La stupéfiante criminalisation du soutien aux Palestiniens interroge sur la vigueur de la culture coloniale dans notre pays, ce coin séculaire enfoncé dans notre vie démocratique. L’assimilation de l’antisionisme à l’antisémitisme, le refus de reconnaissance du génocide en cours, la qualification comme apologie du terrorisme de tout lien fait entre les violences coloniales antérieures au 7 octobre et les crimes de guerre du Hamas, le refus de reconnaissance de la colonisation au cœur de la politique israélienne depuis 1948, tout cela est admis au-delà des militants de « l’arc-républicain » en construction autour du trio Renaissance/LR/RN. Que cet « arc républicain » lui-même ait pu se constituer est le symptôme de la popularité de ces thématiques dont le dénominateur commun est : colonialisme. La démocratie repose sur l’égalité des personnes et des peuples que nient le colonialisme et le sionisme. Le soutien de la classe dirigeante française au gouvernement Netanyahou accompagne la montée en puissance du RN en réactivant son fonds de commerce, une culture coloniale très ancienne. S’attaquer à cette culture est un élément important de la bataille pour la démocratie.
A quoi sert la culture coloniale ? La production capitaliste aliène les travailleurs, tandis que sa mondialisation entraîne leur insécurité croissante par la délocalisation des productions dans des pays à faibles droits sociaux, par la soumission à la concurrence internationale des productions nationales comme l’alimentation, par l’instrumentation de travailleurs à faibles droits (les migrants en particulier) pour les productions non délocalisables comme les travaux publics ou le soin aux personnes. Pour faire face aux craintes et colères qu’entraînent cette impuissance des travailleurs sur le contenu du travail et cette guerre aux conquis sociaux et à l’emploi, la classe dirigeante organise un exutoire : le refus des immigrés. Un refus nourri de deux siècles de disqualification coloniale des « arabes », des « noirs », des « musulmans », des personnes indéfiniment « issues de l’immigration ». Et dont les luttes pour l’égalité sont condamnées comme « wokisme », « séparatisme », « diversion » de la lutte de classes.

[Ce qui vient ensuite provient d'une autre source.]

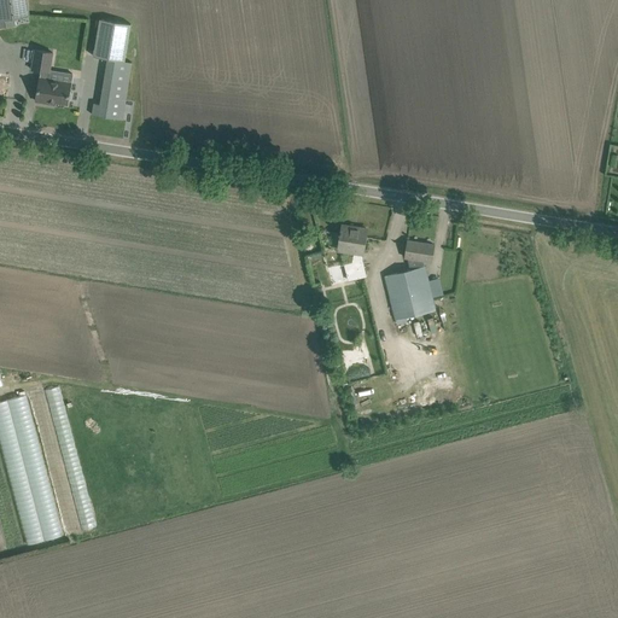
[(13,18),(29,16),(27,0),(0,0),(0,27),(15,25),(13,18)]
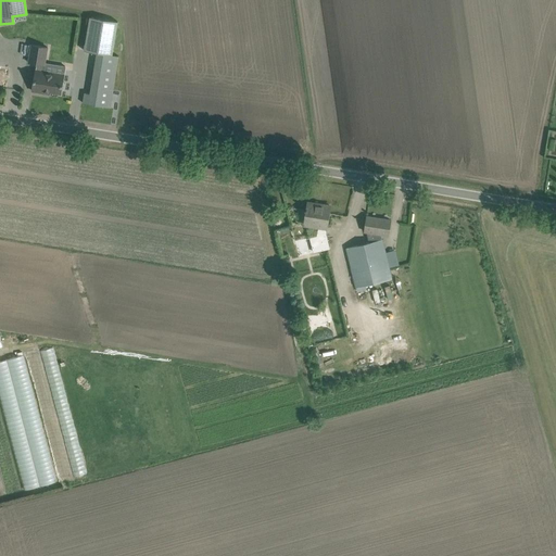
[(113,89),(118,55),(112,54),(117,21),(90,16),(85,50),(97,52),(93,78),(92,78),(90,93),(85,92),(83,102),(110,106),(113,89)]
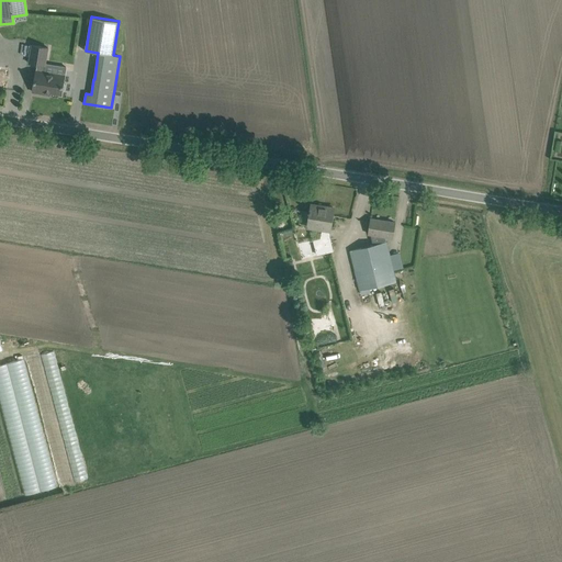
[(44,71),(48,47),(32,44),(30,63),(37,64),(36,69),(33,91),(45,93),(45,91),(62,94),(63,90),(65,90),(66,83),(64,82),(65,75),(44,71)]
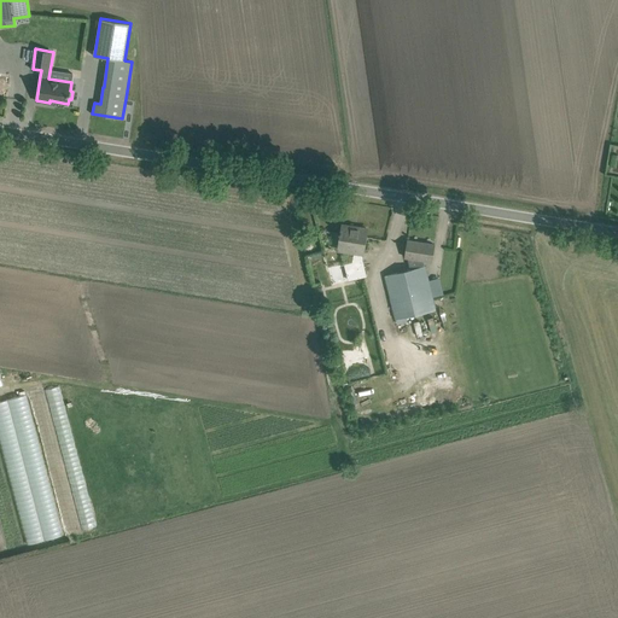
[(340,233),(339,245),(355,248),(355,252),(354,255),(353,261),(357,279),(366,277),(365,270),(362,258),(367,229),(357,227),(357,229),(343,227),(343,225),(342,231),(340,231),(340,233)]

N’espérons pas stopper la montée de l’extrême-droite sans une radicale égalisation des droits sociaux et politiques de tous les résidents sur le territoire national d’une part, et sans la conquête du droit politique au salaire comme fondement de la souveraineté sur le travail d’autre part.
Être souverain sur le travail, décider de la production à tous les niveaux nécessaires, micro-économique dans l’entreprise ou le service public, local dans la décision d’investissement, national dans la création monétaire ou les accords internationaux, suppose que les ressources de chacun ne dépendent plus de son emploi ou de sa performance sur le marché des biens et services, mais soient un attribut de sa personne. Cette libération du chantage à l’emploi ou au marché sera aussi celle du chantage au crédit, car les salaires, devenus droit politique de toute personne majeure, constitueront la seule avance monétaire de la production à la place de l’avance en capital. Cet enrichissement de la citoyenneté doit s’accompagner de la fin du lien entre citoyenneté et nationalité et de la claire affirmation du droit de circulation des personnes. Toute personne doit pouvoir résider sur le territoire national, et, majeure, y jouir de la citoyenneté complète, enfin étendue à la production.